Только сейчас рассмотрел в мерцающем свете факелов, что перед нами находится большое бревенчатое строение. Окошки маленькие, затянутые желтоватой мутной пленкой вместо стекла, сквозь которую виден внутренний свет. Поднимаемся на невысокое, в три ступеньки, крыльцо. Дверь распахивается, и навстречу нам выбегает тетка с деревянным ведром в руках. Одета она, соответственно, под старину: длинное, до самых пят, пальто (или как там называется эта одежка?), на голове шаль, концы которой перекрещиваются на груди и завязаны аж за спиной.
Не думал я, что у этих реконструкторов все так серьезно. Слышал, будто строят они какие-то крепости бутафорские и потом их штурмуют. Но чтобы вот так вот… Ладно еще одежку каждый себе пошить может. А вот чтобы такой сруб соорудить… А лошадей где столько взяли? А сани? А оружие? Что-то тут не клеится. В голове мелькнула невероятная мысль, но тут, пропустив тетку, сопровождающий легко подтолкнул меня в двери.
— Заходи, не выстужай.
Входим. Недостаточно пригнувшись под низкой притолокой, задеваю ее шапкой, и та (шапка) слетает с головы. Машинально оборачиваюсь и поднимаю. С удивлением кручу в руках меховую шапку — у меня такой отродясь не было. Значит, кто-то заботливый напялил ее мне, чтобы я уши не отморозил, вместе с остальной бестолковкой. Спасибо ему.
Только оказавшись в теплом помещении, соображаю, как же я все-таки замерз. Стремящийся уйти от окутавшего меня тепла холод проникает до самых костей. Не сдержавшись, сильно передергиваю плечами, словно трясущая в танце грудями цыганка.

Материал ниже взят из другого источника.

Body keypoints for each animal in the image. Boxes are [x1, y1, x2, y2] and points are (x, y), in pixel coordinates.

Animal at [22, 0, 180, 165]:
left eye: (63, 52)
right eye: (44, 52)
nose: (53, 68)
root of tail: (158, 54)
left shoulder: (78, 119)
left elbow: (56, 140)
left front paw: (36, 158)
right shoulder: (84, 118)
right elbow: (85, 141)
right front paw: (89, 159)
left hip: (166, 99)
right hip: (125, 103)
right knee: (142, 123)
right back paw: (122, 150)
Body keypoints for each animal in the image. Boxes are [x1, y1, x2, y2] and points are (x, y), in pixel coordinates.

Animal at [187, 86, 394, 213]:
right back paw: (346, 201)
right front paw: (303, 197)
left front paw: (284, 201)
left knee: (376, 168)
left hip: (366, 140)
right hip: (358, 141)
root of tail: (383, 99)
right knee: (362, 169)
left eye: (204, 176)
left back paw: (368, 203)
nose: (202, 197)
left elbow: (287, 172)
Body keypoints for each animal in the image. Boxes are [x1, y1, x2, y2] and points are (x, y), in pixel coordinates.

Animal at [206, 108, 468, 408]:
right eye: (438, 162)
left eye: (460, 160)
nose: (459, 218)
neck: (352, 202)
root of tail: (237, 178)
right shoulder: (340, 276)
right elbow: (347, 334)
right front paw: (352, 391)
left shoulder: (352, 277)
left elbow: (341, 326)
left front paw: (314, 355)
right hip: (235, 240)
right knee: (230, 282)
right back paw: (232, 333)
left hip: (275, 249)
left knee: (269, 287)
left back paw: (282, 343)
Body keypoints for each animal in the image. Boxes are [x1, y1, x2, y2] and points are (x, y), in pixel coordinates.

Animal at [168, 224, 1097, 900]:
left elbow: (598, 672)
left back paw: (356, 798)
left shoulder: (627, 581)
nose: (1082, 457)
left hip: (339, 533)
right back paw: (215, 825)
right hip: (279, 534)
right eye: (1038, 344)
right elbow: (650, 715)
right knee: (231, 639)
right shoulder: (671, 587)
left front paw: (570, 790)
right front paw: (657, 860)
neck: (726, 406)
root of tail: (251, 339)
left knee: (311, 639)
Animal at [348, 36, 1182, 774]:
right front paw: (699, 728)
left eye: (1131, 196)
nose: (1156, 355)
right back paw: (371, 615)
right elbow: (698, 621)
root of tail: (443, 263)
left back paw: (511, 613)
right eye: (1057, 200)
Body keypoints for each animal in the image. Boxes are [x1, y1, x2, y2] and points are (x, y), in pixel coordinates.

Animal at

— Замерз, вижу, — слышу знакомый голос.
Облачко морозного пара, ворвавшегося вслед за нами с улицы, рассеивается, и я осматриваю помещение. Комната довольно большая — метра четыре шириной и около десяти в длину. Потолок невысокий — рукой достать можно свободно. Вход с улицы примерно посередине, без всяких тамбуров или сеней. У противоположной стены крутая лестница наверх. Справа большая печь. У печи суетится, подбрасывая березовые полешки в топку, горбатый мужичок в меховой безрукавке. Слева длинный дубовый стол, на нем стоит одинокий глиняный кувшин. Освещается все помещение расставленными на длинных полках вдоль стен свечами.
Двое мужиков скидывают шубы и бросают их на стоящий в углу возле стола огромный сундук. Раздевшись, переступают через длинную лавку и усаживаются за стол.

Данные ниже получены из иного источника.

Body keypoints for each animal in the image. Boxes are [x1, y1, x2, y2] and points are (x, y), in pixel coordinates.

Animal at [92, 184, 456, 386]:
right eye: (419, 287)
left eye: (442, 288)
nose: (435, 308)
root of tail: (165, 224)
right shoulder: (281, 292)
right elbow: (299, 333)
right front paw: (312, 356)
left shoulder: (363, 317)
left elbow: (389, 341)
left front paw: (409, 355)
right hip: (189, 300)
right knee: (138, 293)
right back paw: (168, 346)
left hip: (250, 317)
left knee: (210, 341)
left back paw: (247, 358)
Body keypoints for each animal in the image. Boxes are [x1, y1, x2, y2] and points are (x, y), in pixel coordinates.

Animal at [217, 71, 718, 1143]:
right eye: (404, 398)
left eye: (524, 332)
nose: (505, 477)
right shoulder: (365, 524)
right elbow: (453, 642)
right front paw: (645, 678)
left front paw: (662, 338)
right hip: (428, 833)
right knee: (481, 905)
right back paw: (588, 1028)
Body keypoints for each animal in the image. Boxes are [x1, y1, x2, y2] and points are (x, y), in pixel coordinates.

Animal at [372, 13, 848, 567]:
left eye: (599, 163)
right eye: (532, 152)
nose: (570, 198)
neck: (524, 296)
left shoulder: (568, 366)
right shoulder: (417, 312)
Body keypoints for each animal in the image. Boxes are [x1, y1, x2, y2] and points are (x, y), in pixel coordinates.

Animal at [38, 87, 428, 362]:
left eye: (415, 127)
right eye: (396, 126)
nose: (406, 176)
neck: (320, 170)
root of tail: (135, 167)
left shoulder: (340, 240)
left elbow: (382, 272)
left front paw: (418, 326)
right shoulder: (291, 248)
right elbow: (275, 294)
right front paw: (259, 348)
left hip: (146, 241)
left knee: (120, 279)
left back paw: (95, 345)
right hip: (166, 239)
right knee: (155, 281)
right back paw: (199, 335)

Тот, которого Алексашка называл Петром Александровичем, уже сидит за столом, как обычно лучась улыбкой. Он смотрит на меня так, будто рад мне безмерно. При этом, во взгляде его есть что-то покровительственное, заставляющее меня ощущать некую робость. Одет он, соответственно, в старинный кафтан зеленого цвета с невысоким воротником и широкими отворотами на рукавах, называемые, кажется, обшлагами. На его груди сверкает в мерцающем свете свечей большая звезда, величиной с чайное блюдце. Подобные звезды я видел на груди изображенных на картинах полководцев, типа Кутузова и Суворова. Звездоносец, продолжая улыбаться, жестом приглашает нас к столу.
Откуда-то из-за печи выскакивает ранее незамеченная мною девка. Она тащит огромное блюдо с пирогами. Скрипнула отворившаяся под лестницей дверь и из нее вышли двое молодцев в одинаковых полотняных рубахах, с вышитыми по вороту красными нитками узорами. Один волок поднос с глиняными кружками, другой — четыре кувшина, держа в каждой руке по два. Водрузив все это на стол, они удалились — молодцы скрылись под лестницей, девка — за печью.